= About this task =
Your task is to work out how many lines in the data that follows hold "Bordwell" and to state that number alone.

======== Records for the task

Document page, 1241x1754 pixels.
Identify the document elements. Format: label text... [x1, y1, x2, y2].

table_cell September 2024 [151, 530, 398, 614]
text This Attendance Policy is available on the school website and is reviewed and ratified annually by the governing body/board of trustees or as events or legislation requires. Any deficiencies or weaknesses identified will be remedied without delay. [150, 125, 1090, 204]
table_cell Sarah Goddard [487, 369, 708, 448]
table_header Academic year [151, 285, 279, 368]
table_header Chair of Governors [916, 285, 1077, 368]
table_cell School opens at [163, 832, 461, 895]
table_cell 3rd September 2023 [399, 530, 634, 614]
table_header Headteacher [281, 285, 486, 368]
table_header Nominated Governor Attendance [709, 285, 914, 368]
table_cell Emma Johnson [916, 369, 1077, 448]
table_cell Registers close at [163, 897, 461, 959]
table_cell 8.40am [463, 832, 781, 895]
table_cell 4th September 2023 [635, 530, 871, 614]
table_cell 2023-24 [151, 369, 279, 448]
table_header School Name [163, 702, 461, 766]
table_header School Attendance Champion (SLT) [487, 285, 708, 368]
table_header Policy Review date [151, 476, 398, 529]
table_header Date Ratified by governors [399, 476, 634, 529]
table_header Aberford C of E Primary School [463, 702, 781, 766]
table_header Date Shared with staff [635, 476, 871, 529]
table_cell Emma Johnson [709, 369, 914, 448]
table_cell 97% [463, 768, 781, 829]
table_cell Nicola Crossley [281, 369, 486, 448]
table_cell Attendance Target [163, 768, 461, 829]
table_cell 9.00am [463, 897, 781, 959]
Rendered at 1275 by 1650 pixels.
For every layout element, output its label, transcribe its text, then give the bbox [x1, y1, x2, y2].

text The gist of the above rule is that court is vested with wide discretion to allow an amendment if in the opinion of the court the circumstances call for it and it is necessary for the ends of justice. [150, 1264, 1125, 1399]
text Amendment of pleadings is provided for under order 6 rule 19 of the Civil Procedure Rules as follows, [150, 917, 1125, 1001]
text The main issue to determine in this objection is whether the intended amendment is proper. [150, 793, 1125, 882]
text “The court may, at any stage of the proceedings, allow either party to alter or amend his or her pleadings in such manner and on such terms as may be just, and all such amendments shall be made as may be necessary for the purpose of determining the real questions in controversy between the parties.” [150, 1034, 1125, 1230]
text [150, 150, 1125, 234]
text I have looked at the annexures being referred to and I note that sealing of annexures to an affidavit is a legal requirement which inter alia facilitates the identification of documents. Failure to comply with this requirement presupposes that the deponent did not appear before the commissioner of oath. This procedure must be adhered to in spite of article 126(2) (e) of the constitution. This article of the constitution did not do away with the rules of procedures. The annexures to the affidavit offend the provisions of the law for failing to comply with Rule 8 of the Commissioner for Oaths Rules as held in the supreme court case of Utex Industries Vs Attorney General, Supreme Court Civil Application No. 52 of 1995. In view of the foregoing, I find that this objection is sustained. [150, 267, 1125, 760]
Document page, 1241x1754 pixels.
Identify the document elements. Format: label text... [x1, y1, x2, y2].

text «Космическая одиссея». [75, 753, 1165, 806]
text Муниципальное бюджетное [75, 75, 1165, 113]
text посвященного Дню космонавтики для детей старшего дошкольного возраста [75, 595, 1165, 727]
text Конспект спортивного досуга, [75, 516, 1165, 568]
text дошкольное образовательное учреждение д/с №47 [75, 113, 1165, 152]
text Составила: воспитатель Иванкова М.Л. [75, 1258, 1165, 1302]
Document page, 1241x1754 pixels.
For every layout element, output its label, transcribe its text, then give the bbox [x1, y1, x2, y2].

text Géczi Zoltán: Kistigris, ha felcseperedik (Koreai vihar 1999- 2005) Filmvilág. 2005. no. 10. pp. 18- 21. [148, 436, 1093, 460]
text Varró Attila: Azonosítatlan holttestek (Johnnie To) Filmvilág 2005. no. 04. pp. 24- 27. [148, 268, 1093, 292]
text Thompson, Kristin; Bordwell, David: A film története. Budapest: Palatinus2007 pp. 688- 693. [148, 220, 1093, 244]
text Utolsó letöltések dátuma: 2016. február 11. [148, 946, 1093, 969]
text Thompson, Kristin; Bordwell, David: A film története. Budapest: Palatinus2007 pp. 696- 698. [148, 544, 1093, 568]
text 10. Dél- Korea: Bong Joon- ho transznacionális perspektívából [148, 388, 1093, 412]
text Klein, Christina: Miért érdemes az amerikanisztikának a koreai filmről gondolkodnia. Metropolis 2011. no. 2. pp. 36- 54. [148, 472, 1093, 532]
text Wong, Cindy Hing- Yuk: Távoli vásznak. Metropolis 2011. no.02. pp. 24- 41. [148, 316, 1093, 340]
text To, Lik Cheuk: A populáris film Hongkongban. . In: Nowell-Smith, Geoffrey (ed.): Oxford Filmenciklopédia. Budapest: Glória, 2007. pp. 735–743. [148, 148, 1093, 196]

================

= Written reply =
2